O cenário de incertezas globais prenunciado pelo segundo mandato de Donald Trump na presidência dos EUA impõe desafios a todo o mundo. Mas, para o bem ou para o mal, a América Latina não está entre suas prioridades geopolíticas. Suas políticas econômicas criam riscos aos emergentes em geral. Para o Brasil, em particular, não será diferente, mas o impacto tende a ser comparativamente moderado e pode até vir acompanhado de oportunidades. O maior desafio é doméstico: evitar que vulnerabilidades econômicas e voluntarismos políticos potencializem esses riscos e desperdicem essas oportunidades.
A guerra comercial com a China e as políticas protecionistas devem desacelerar a globalização comercial. Mas os EUA já exportam para o Brasil mais do que importam, e o maior dano que Trump poderia causar ao País já aconteceu em seu primeiro mandato, com as taxas de importação sobre produtos siderúrgicos. À época, as disputas com a China levaram a um aumento das exportações do Brasil, em especial do agro, o que deve acontecer novamente. Os impactos de políticas protecionistas mais agressivas sobre tradicionais parceiros dos EUA, como Canadá, México e Europa também podem favorecer colateralmente negociações com o Mercosul e o Brasil. O País pode inclusive ser uma alternativa de investimentos para empresas americanas.
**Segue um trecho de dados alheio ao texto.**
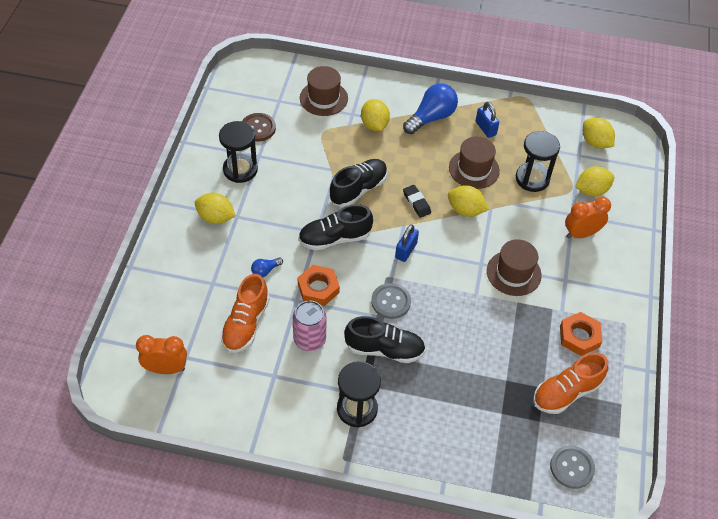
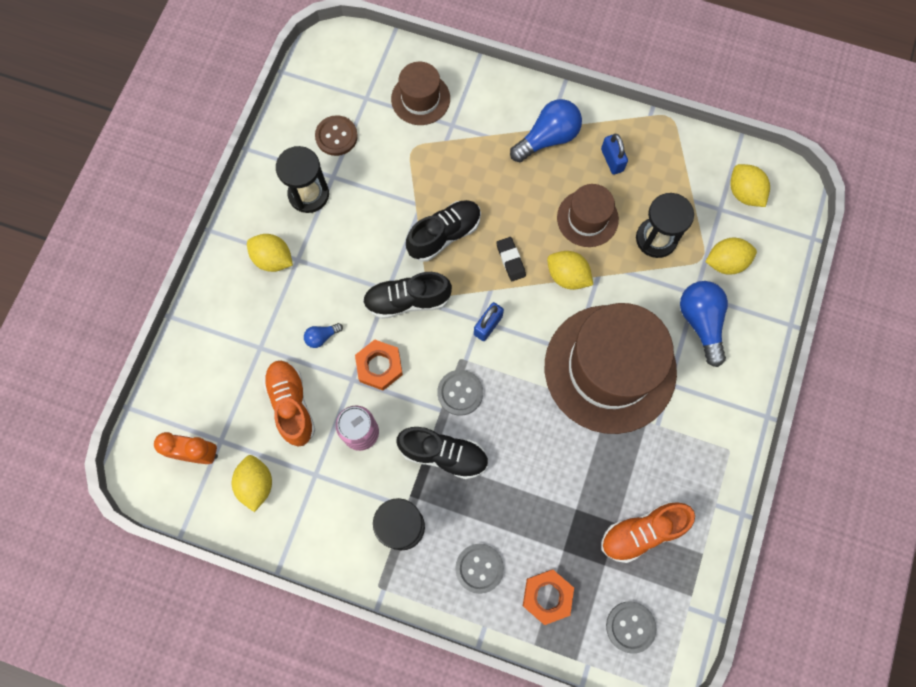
camera: 10 degrees right, 20 degrees up
(246, 324) = (291, 405): orange shoe -> orange shoe turned 135 degrees clockwise
(374, 125) = (476, 143): yellow lemon -> yellow lemon (256, 484)
(431, 435) = (479, 568): none -> grey button
(513, 273) = (610, 368): brown hat -> brown hat, size x2.04
(579, 336) = (671, 461): orange nut -> orange nut (547, 596)
(581, 234) = (701, 322): orange clock -> blue light bulb

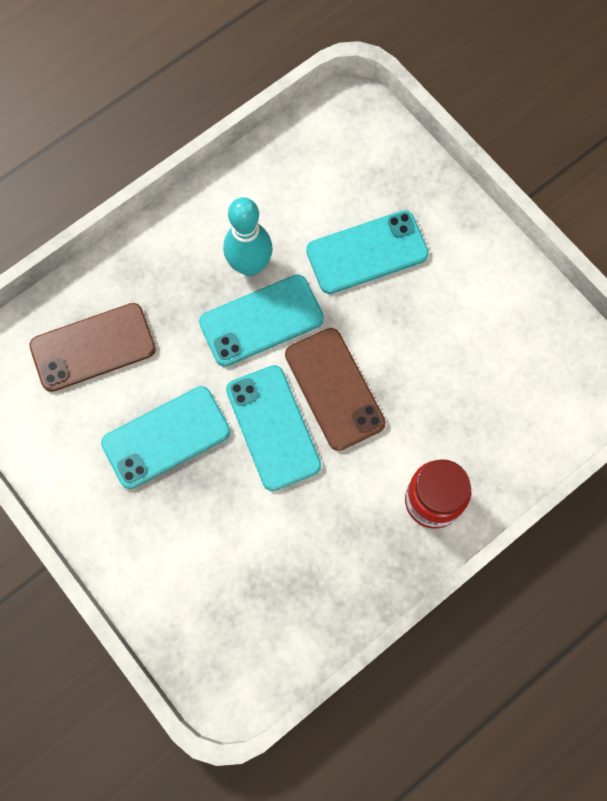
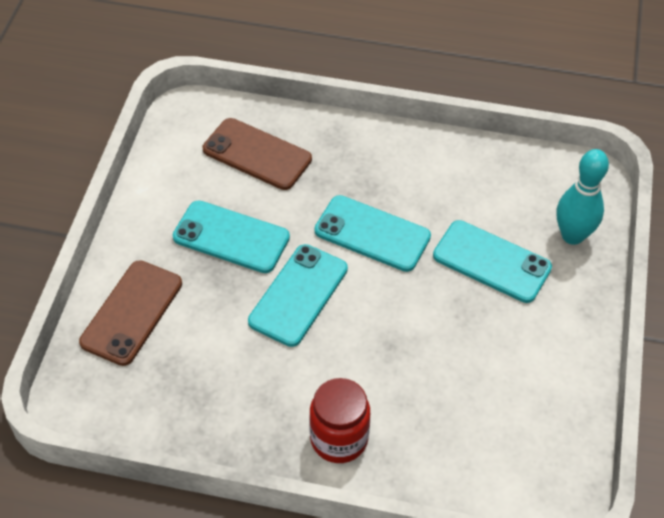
camera: 50 degrees right, 20 degrees down
(250, 265) = (406, 199): turquoise bowling pin -> turquoise bowling pin (572, 235)
(334, 389) = (365, 313): brown phone -> brown phone (132, 313)

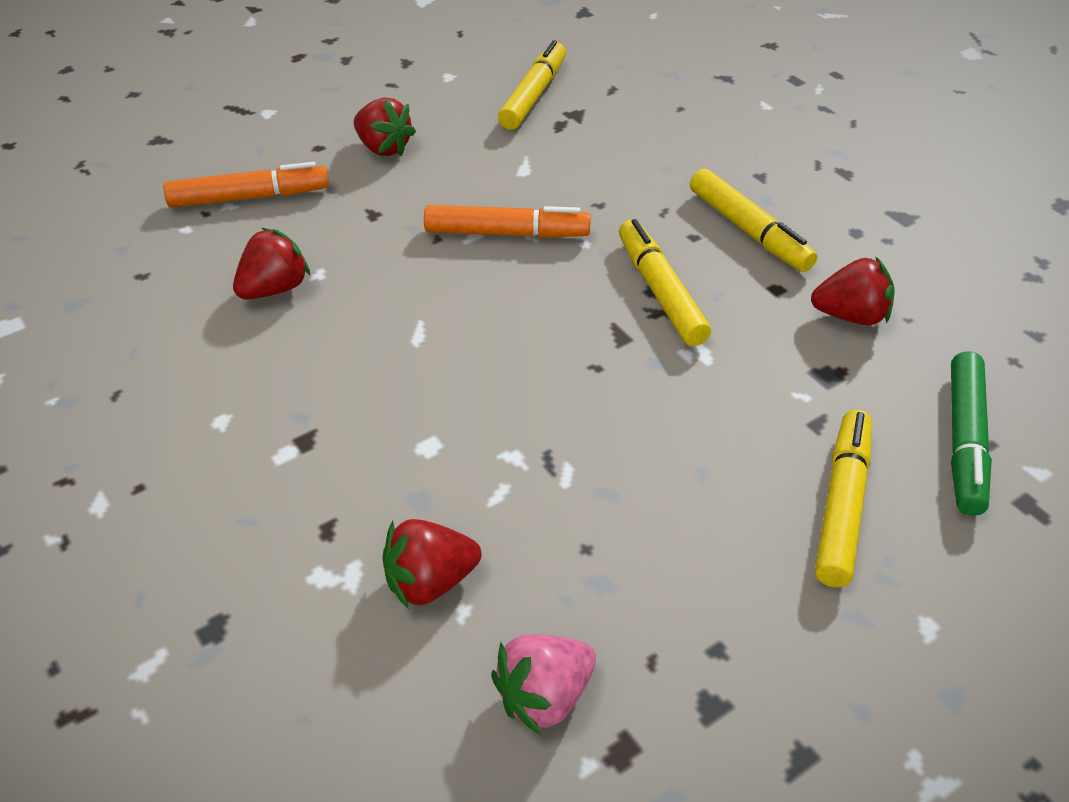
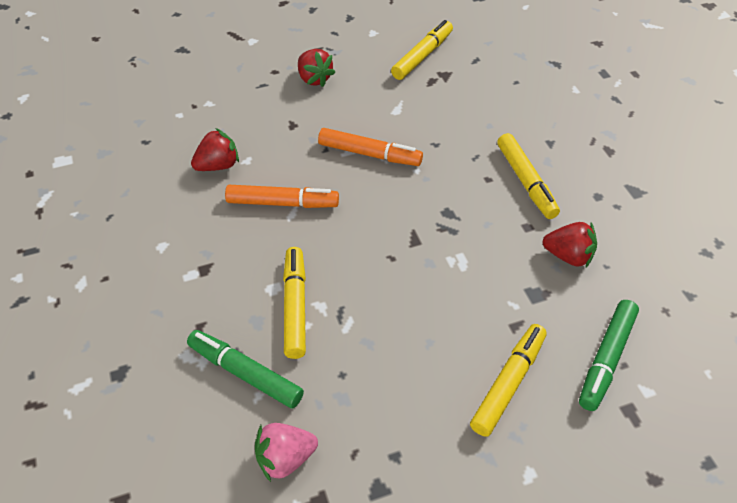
camera: 15 degrees right, 5 degrees up
(249, 197) = (222, 100): orange marker -> orange marker (282, 203)
(430, 582) = (245, 374): red strawberry -> green marker
(660, 292) = (451, 214): yellow marker -> yellow marker (295, 307)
Esse cenário só reforça a necessidade de uma agenda de modernização econômica que antecede a eleição de Trump, como a diversificação de exportações, melhorias no ambiente de negócios e na governança pública, redução do “custo Brasil”, mais incentivo à participação de investimentos privados e, sobretudo, equilíbrio fiscal. A perspectiva global de um dólar forte, juros altos e pressões inflacionárias impõe adversidades a todo o mundo, mas o desequilíbrio fiscal no Brasil imporá custos especialmente altos sobre a política monetária e o apetite dos investidores.
O Brasil receberá a Cúpula do Clima da ONU em 2025. Com Trump, a desidratação da agenda multilateral climática já está contratada, mas isso não reverterá a trajetória mundial rumo à transição energética, e o Brasil possui minerais críticos que interessam a todo o mundo, inclusive a empresas americanas.
Outra zona de potencial atrito em 2025 é a presidência do Brasil no Brics. Como se sabe, China e Rússia manobram para transformar o bloco de um grupo de grandes emergentes em um clube autocrático antiocidental. O governo Trump pode ser um pretexto conveniente para o Brasil jogar água na fervura e voltar a focar em questões econômicas, aproximando-se de outros países que buscam uma política de não alinhamento, como Índia ou Arábia Saudita. É também uma oportunidade para ampliar a distância das autocracias latino-americanas.
Tudo isso exigirá doses extras de sangue-frio e pragmatismo por parte do Planalto. Assim como as afinidades pessoais e ideológicas com Jair Bolsonaro não trouxeram grandes vantagens ao Brasil no primeiro mandato de Trump, as antipatias mútuas entre ele e Lula não precisam acarretar maiores prejuízos. Lula já derrapou feio antes das eleições, anunciando sua preferência pela democrata Kamala Harris e associando um governo Trump à volta do “fascismo”. Espera-se que esse estoque de gafes e provocações irresponsáveis já tenha sido queimado.
“Da nossa parte, não queremos briga nem com a Venezuela, nem com os americanos, nem com a China, nem com a Índia, nem com a Rússia. Nós queremos paz, harmonia, ter uma relação onde a diplomacia seja a coisa mais importante e não a desavença”, disse Lula no dia da posse de Trump, afirmando que torce para que o republicano faça uma “gestão profícua, para que o povo americano melhore”. Do mesmo modo, o povo brasileiro espera uma diplomacia profícua. Nem sempre foi assim nas gestões petistas, ao contrário. Mas o Itamaraty tem quadros competentes e profissionais. Bem fará o presidente se deixar que eles lubrifiquem o mecanismo institucional e diplomático com os EUA, e se concentre em sanar as vulnerabilidades econômicas internas que podem dificultar a navegação do Brasil no mar revolto à frente.